The local Vipers ownership would continue to run the business side, while Houston took over basketball operations. Grooming prospects would remain a focus, but Morey also saw an opportunity to do more.
Schwartz refers to an article in the Rio Grande Valley paper, The Monitor, in which Todd Mavreles quotes Morey explaining why the Rockets purchased the Vipers:
At the same time it allows us to create a competitive advantage for the Rockets, and the Vipers, I think. We can bring our latest thinking to the Vipers and at the same time work on new strategies and learn about players and learn about potential future staff at the D-League level.

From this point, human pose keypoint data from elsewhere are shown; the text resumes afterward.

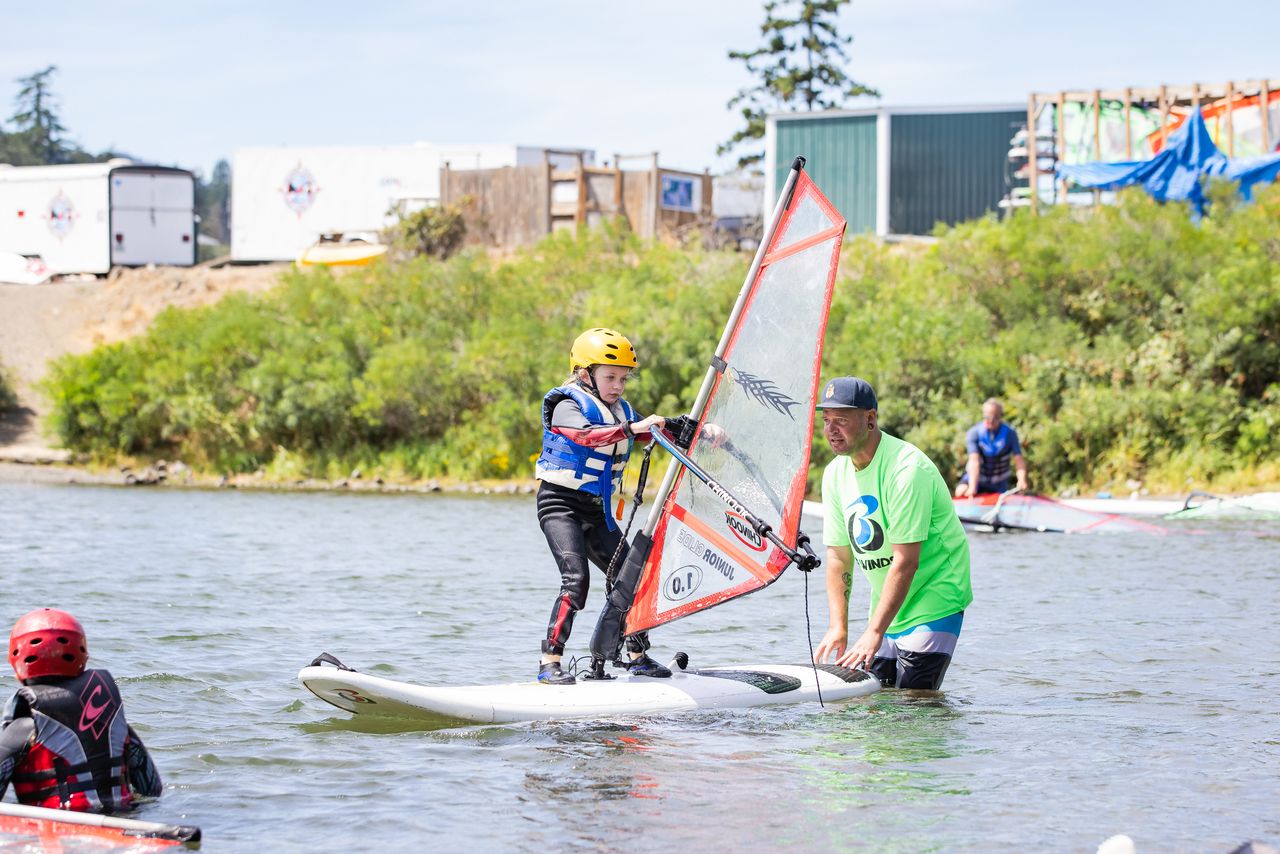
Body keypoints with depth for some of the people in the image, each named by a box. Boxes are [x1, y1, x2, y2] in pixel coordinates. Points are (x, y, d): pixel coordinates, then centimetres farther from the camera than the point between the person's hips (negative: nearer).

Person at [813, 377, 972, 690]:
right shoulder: (835, 474, 2)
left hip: (934, 602, -7)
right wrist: (838, 626, -8)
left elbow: (906, 561, -25)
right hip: (886, 606, 7)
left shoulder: (906, 468, -22)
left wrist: (874, 633, -28)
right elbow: (838, 555, 3)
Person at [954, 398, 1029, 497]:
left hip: (999, 482, 2)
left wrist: (1021, 480, -42)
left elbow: (1018, 459, -22)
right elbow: (974, 461, -29)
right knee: (961, 492, -25)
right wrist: (972, 486, -41)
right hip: (976, 477, -2)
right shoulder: (974, 433, -18)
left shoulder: (1010, 433, -14)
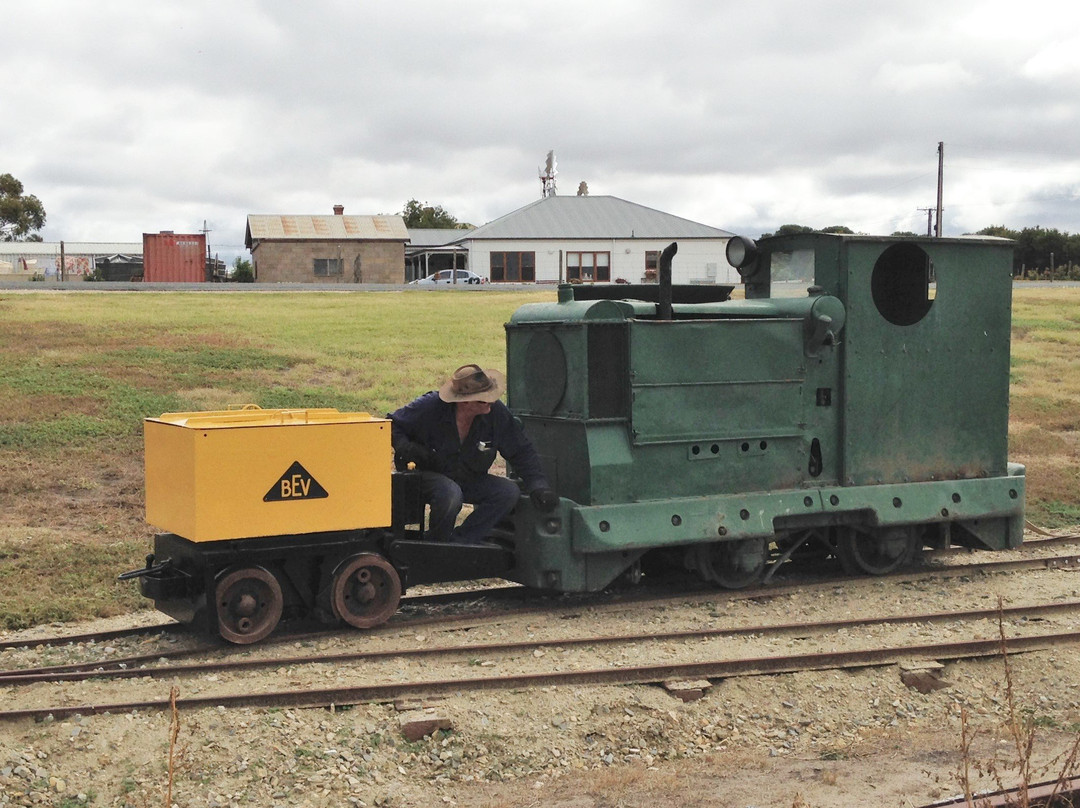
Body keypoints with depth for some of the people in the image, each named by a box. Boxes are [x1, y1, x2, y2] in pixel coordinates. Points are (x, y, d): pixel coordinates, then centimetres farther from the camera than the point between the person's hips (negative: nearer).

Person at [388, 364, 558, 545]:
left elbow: (522, 452, -3)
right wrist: (405, 447, -25)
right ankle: (438, 543, -8)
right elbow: (392, 425, -5)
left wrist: (538, 486, -14)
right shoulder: (429, 407, -20)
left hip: (471, 480, 5)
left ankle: (459, 540, -16)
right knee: (450, 493, -38)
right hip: (430, 475, -4)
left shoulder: (496, 412, -12)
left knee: (510, 492, -19)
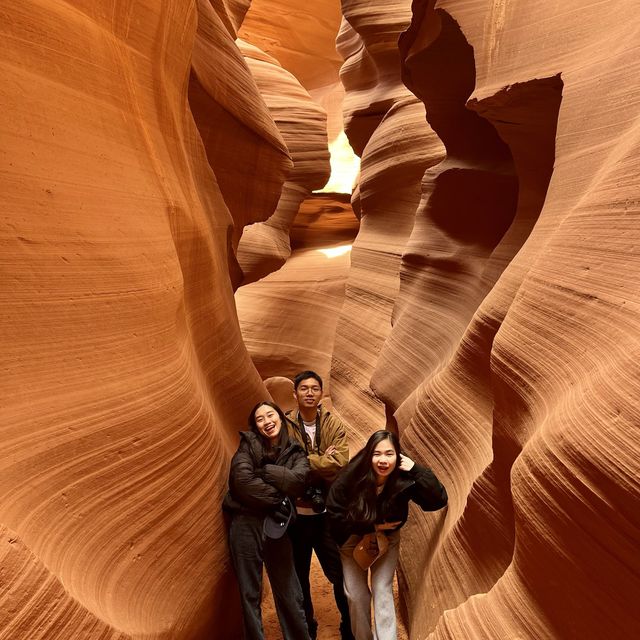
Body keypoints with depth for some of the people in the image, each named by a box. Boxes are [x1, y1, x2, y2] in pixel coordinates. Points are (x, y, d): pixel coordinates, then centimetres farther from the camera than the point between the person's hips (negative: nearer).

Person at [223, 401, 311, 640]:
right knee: (249, 593, 9)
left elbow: (297, 481, -13)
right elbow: (242, 480, -16)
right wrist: (278, 497, -10)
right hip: (246, 524, -2)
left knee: (289, 593, 8)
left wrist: (263, 470, -14)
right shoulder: (248, 444, -1)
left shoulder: (295, 452, 6)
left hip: (276, 525, 2)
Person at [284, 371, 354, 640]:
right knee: (299, 575, 16)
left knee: (342, 573, 9)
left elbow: (340, 462, -15)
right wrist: (321, 463, -18)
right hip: (296, 512, 0)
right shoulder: (285, 425, -5)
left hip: (328, 511, 1)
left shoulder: (334, 425, -1)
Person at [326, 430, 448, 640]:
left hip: (387, 539, 0)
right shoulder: (350, 477, -31)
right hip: (353, 539, 0)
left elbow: (439, 500, -32)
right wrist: (372, 527, -21)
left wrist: (416, 469, -41)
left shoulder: (404, 480, -28)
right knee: (356, 595, 6)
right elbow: (334, 515, -21)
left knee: (382, 591, -3)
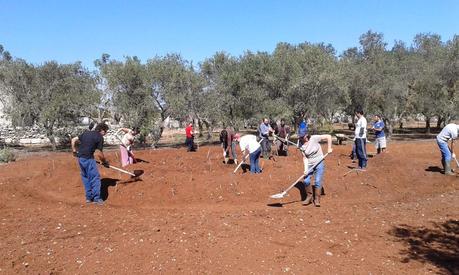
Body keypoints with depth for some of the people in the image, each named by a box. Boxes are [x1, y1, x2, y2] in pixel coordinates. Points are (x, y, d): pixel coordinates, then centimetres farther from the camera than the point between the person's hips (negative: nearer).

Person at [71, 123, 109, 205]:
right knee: (95, 178, 0)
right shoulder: (100, 137, -6)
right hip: (88, 158, -8)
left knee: (85, 178, 17)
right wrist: (105, 162, 8)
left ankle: (89, 197, 22)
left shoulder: (86, 133, 14)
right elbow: (100, 154, -6)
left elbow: (73, 140, 16)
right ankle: (96, 198, -1)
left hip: (80, 158, 8)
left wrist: (74, 150, 25)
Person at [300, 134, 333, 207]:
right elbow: (305, 158, -2)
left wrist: (329, 148, -8)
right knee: (306, 181, -8)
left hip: (319, 163, -3)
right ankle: (309, 197, 14)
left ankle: (317, 199, 6)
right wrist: (306, 169, -14)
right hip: (309, 165, 3)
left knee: (317, 181, -8)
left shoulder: (314, 138, -14)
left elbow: (328, 137, -11)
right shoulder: (302, 146, -3)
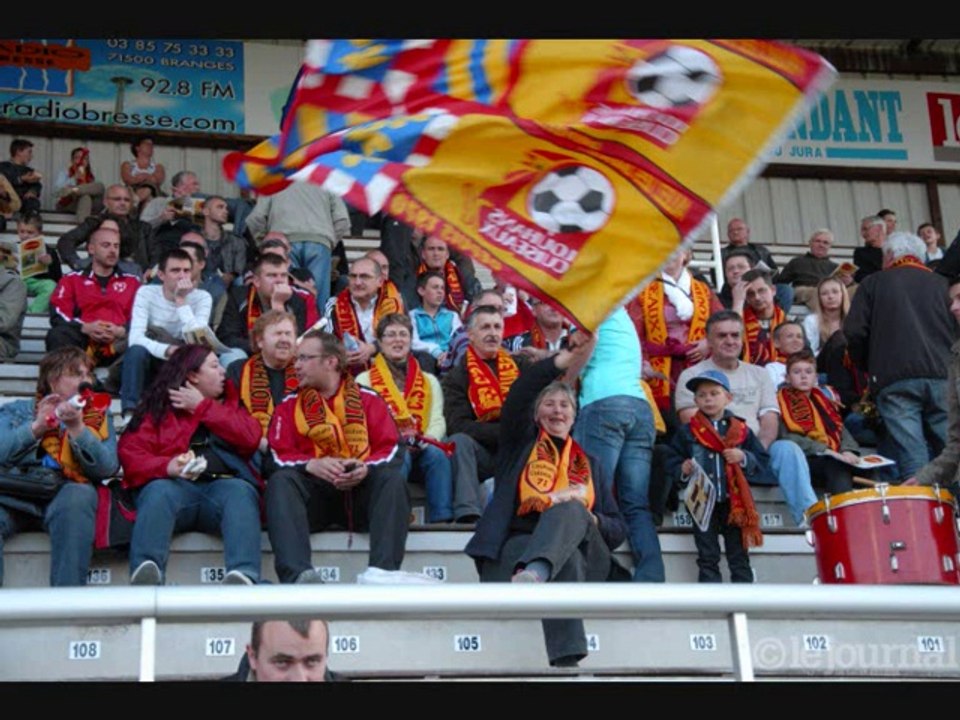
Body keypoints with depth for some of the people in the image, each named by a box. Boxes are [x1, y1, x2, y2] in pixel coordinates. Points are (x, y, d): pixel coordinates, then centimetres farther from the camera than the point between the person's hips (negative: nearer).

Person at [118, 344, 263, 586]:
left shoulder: (230, 401, 27)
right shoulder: (158, 407, 19)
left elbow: (251, 438, 7)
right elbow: (130, 453, 4)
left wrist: (203, 407, 8)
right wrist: (166, 466, -17)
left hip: (223, 485, 1)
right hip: (175, 484, -1)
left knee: (240, 492, -34)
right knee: (159, 492, -35)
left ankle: (243, 577, -56)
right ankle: (145, 576, -55)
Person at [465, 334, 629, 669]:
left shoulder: (591, 463, 30)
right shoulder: (521, 443, 22)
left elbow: (618, 528, 22)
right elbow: (517, 399, -1)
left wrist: (590, 520, -4)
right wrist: (561, 363, -18)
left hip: (583, 551, 1)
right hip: (519, 545, -1)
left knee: (570, 509, -35)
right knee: (566, 561, -38)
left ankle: (535, 573, -68)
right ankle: (566, 659, -56)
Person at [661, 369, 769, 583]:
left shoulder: (741, 430, 6)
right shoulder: (688, 432, 4)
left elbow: (762, 461, 5)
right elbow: (670, 461, 4)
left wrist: (744, 458, -13)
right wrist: (682, 469, -16)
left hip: (734, 502, 0)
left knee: (739, 557, 5)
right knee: (708, 559, 5)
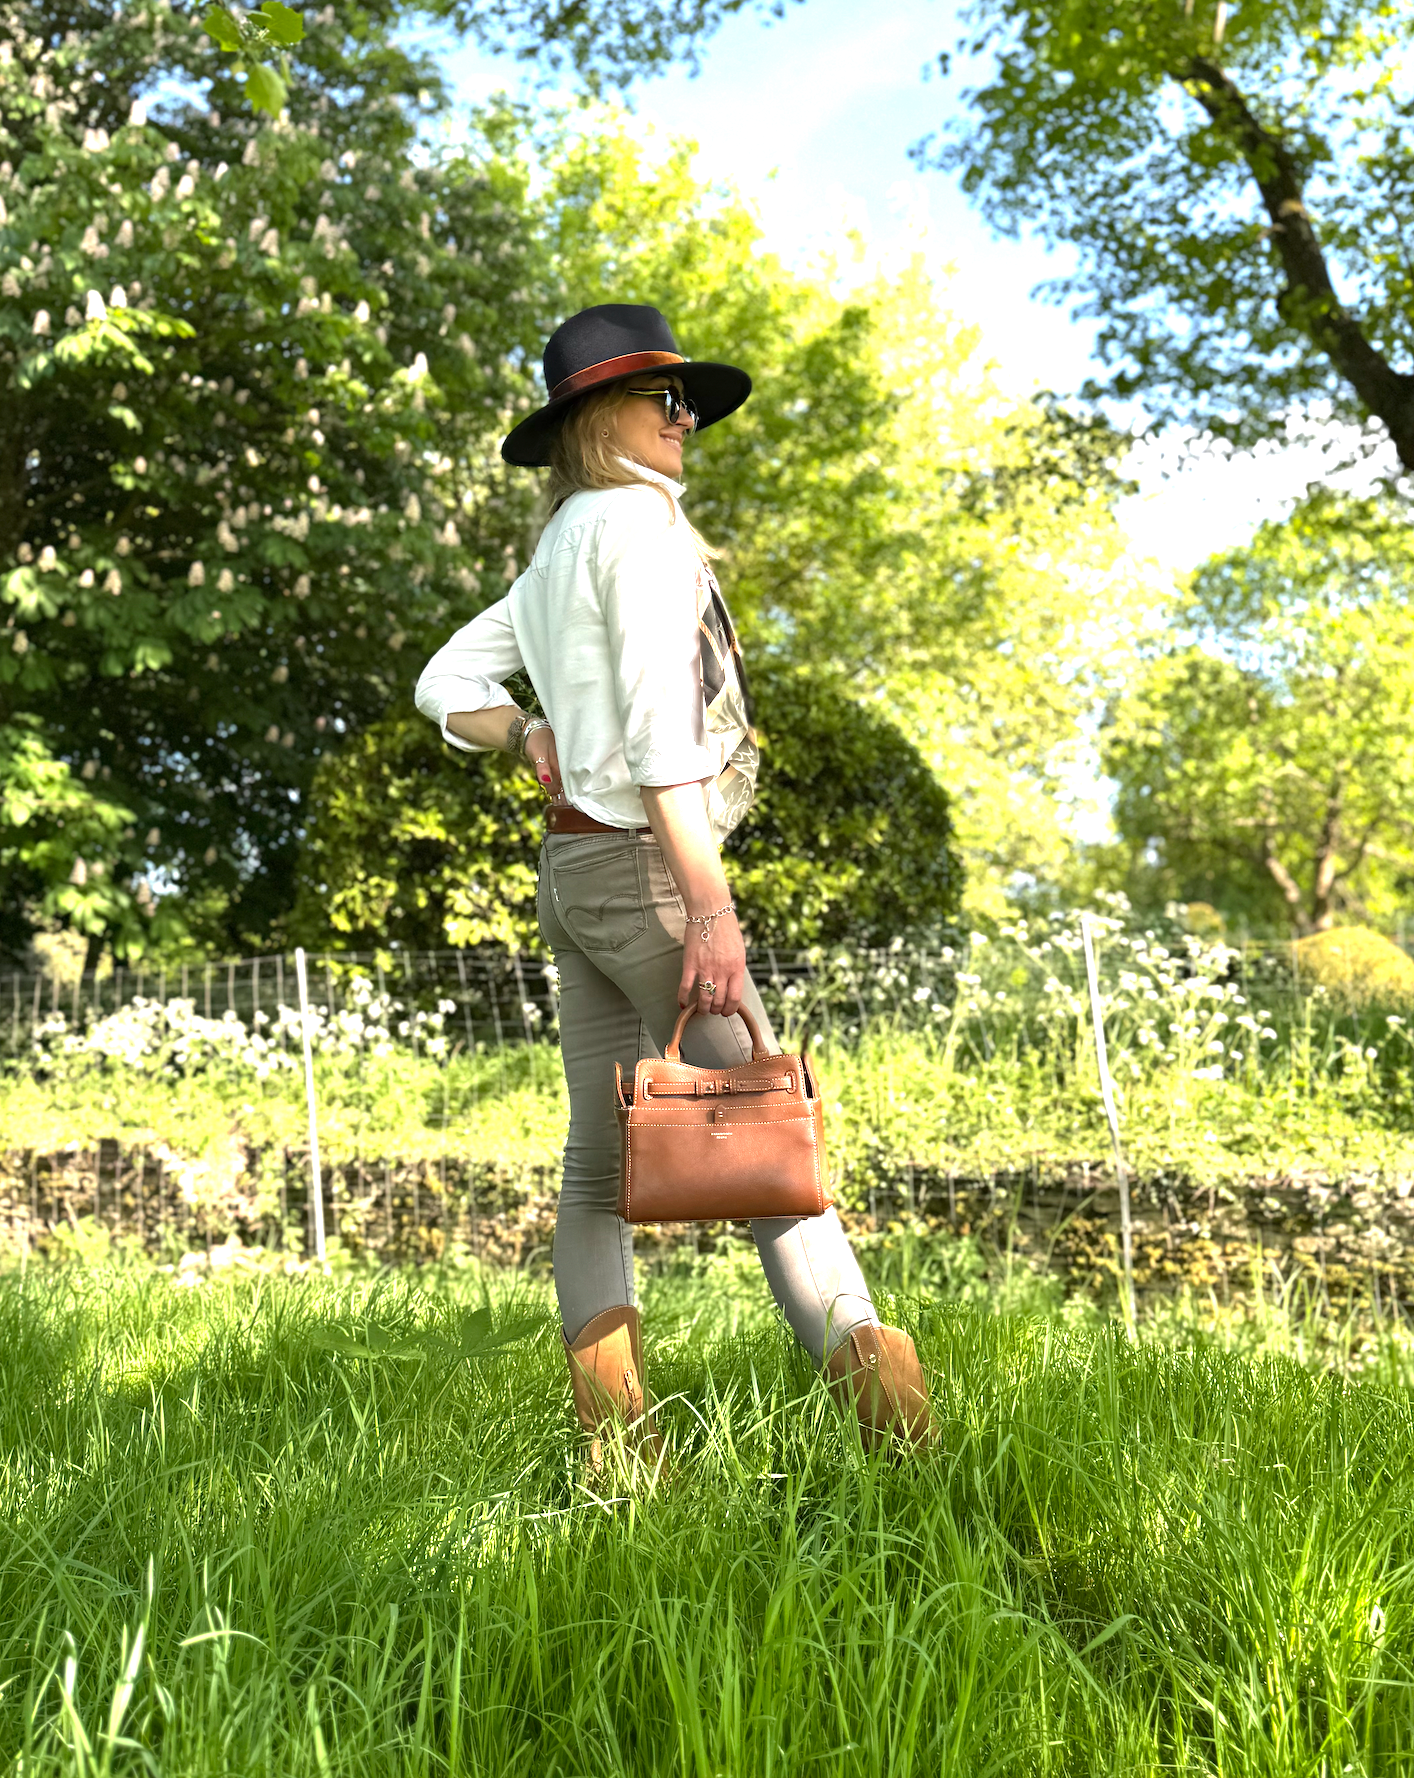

And that’s what they’ve done. If the experiments work, Houston incorporates them. Behind Morey, the Rockets have been at the forefront of turning the D-League into a Major League Baseball-style farm system.
Logic suggests the players who made the experiments succeed should have continued success in the same system. And that’s why players like Daniels who thrived in Rio Grande can survive in Houston.
And if you’re skeptical that Daniels can produce in Houston, you only need to view his shot charts from Rio Grande. Here’s his shot performance:
And here is how the shots were distributed:
Both in terms of where he shoots and his proficiency in making those shots, Daniels is tailor-made to work in Houston’s offense.
I want to be the best shooter. I really do want to lead the league in a shooting category. I want to break records. I want to be a better defender. I want to be able to play at other positions.
Overall, I just want to be more versatile.
And if his history is any indication, he's not just "wanting," he's working. Defense, versatility and shooting: Those are three ways to assure yourself of extra playing time off the bench. Daniels can be a key to a rebuilt bench this season.
If he can continue to do what he’s done his whole life—exceed expectations and shoot—he’ll thrive coming off the Rockets’ dilapidated bench. And in doing so, he’ll prove his Hollywood ending is just the beginning.